-- Short problem --
Repeat every line of the listing below word for word, omitting the pictures.

-- Records to process --
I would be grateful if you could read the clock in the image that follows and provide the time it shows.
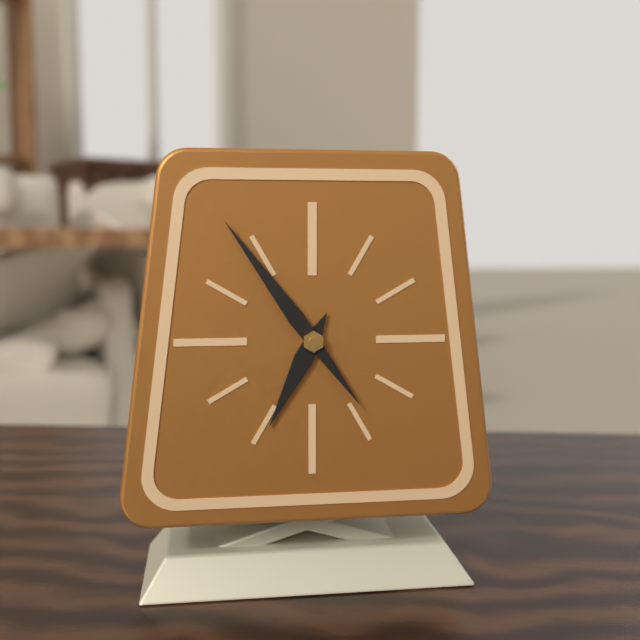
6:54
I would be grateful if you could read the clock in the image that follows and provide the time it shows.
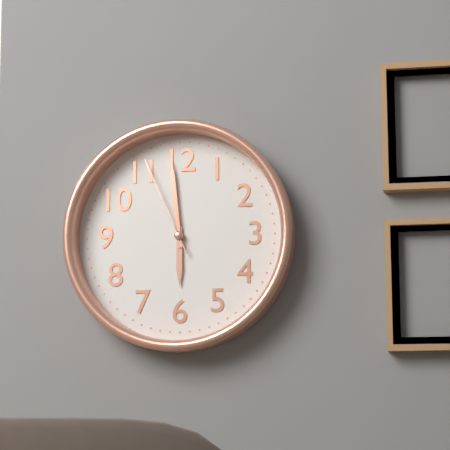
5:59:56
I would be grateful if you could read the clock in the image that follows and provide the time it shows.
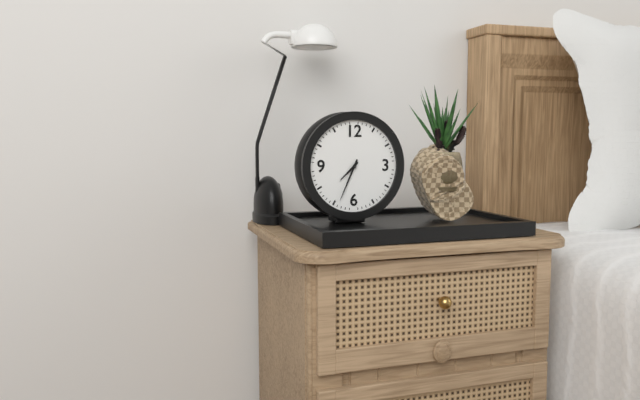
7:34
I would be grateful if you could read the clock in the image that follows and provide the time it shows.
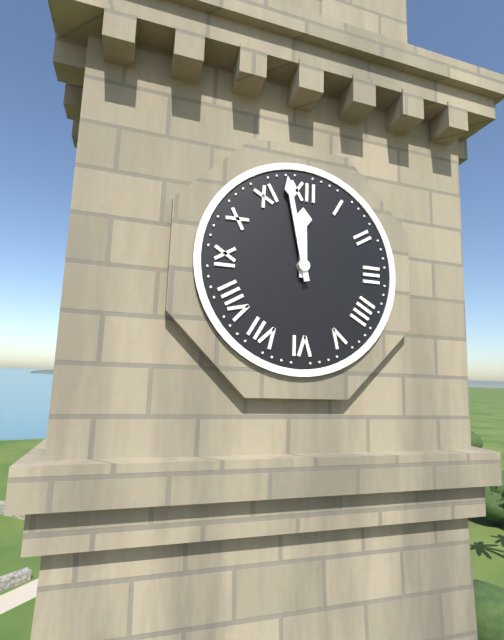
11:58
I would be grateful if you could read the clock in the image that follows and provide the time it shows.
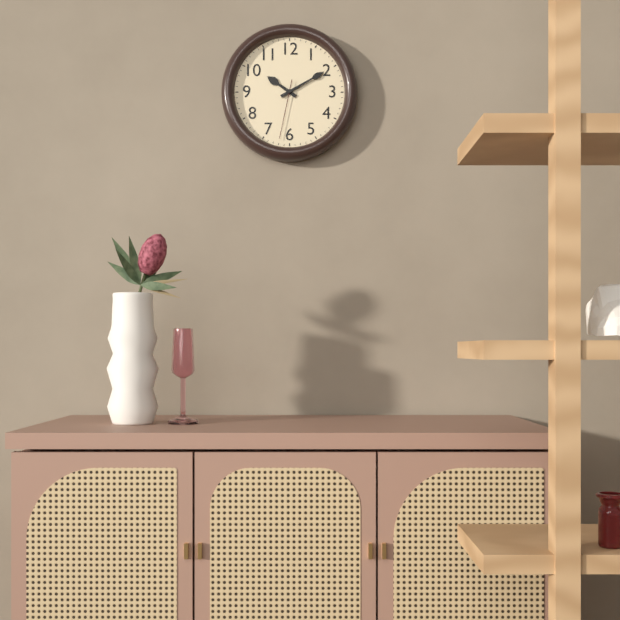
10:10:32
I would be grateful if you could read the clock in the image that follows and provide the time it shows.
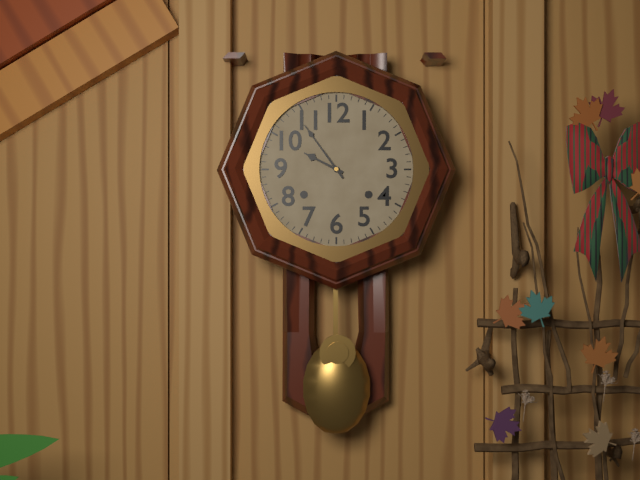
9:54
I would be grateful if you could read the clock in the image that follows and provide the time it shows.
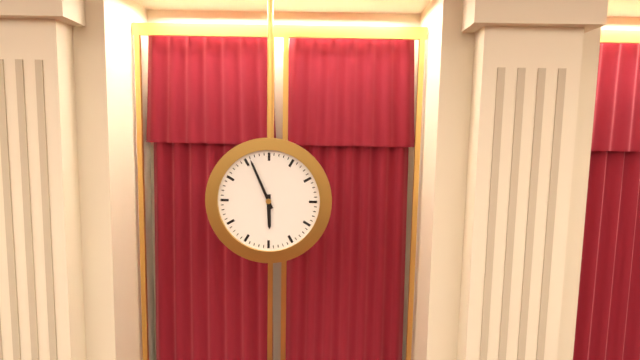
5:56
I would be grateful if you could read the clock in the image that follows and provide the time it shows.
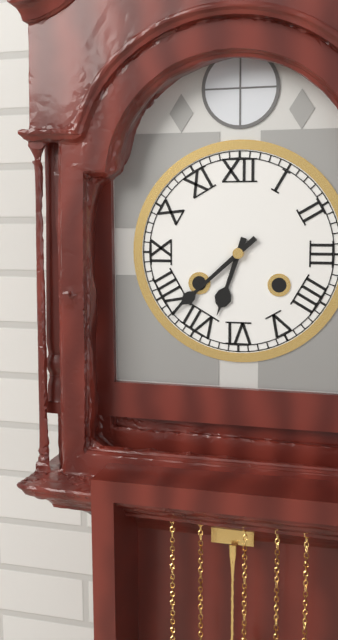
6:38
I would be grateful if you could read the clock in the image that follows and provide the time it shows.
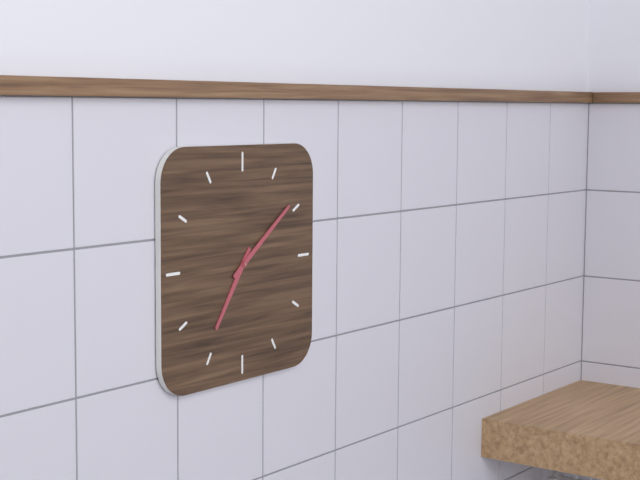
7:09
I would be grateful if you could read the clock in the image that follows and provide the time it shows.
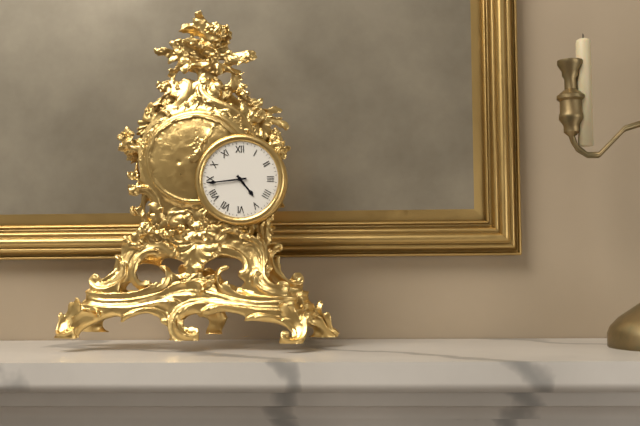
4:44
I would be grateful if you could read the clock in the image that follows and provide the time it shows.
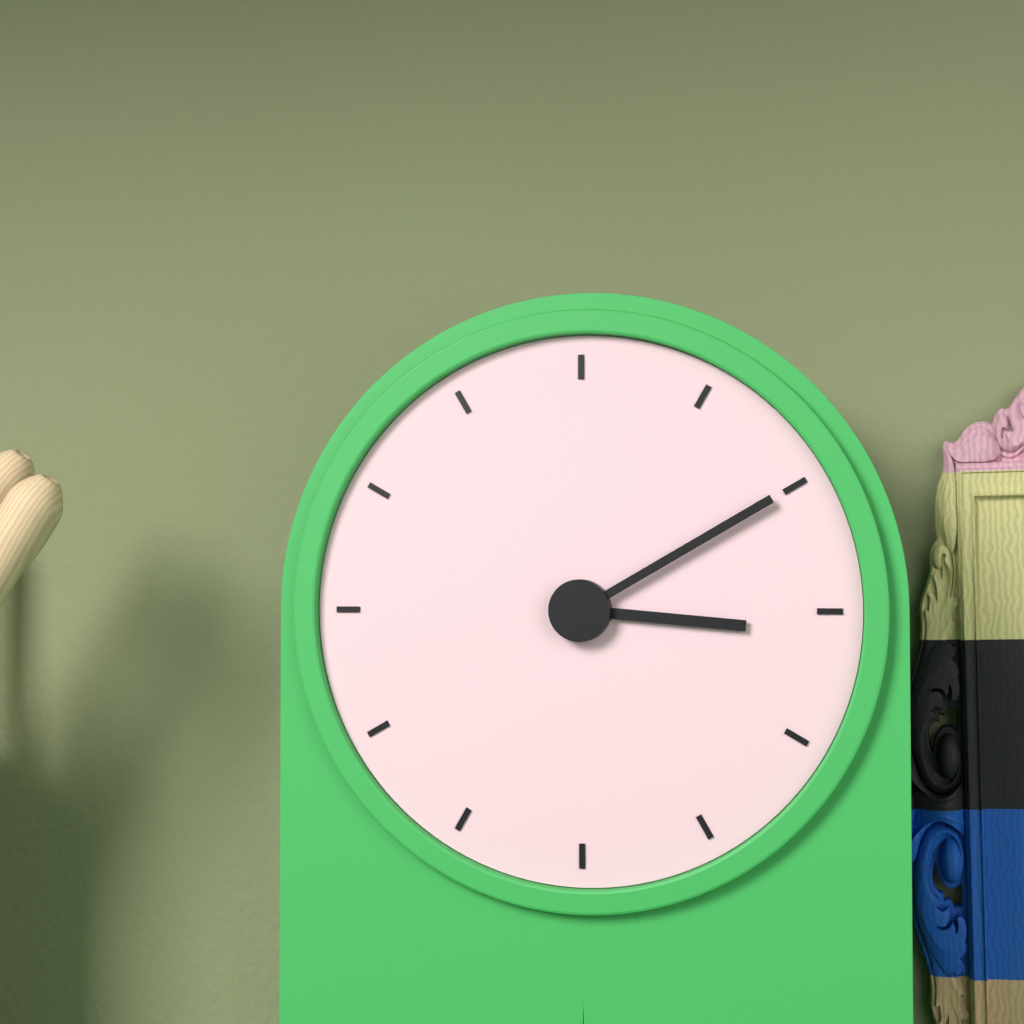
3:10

-- Task output --
I would be grateful if you could read the clock in the image that follows and provide the time it shows.
6:54
I would be grateful if you could read the clock in the image that follows and provide the time it shows.
5:59:56
I would be grateful if you could read the clock in the image that follows and provide the time it shows.
7:34
I would be grateful if you could read the clock in the image that follows and provide the time it shows.
11:58
I would be grateful if you could read the clock in the image that follows and provide the time it shows.
10:10:32
I would be grateful if you could read the clock in the image that follows and provide the time it shows.
9:54
I would be grateful if you could read the clock in the image that follows and provide the time it shows.
5:56
I would be grateful if you could read the clock in the image that follows and provide the time it shows.
6:38
I would be grateful if you could read the clock in the image that follows and provide the time it shows.
7:09
I would be grateful if you could read the clock in the image that follows and provide the time it shows.
4:44
I would be grateful if you could read the clock in the image that follows and provide the time it shows.
3:10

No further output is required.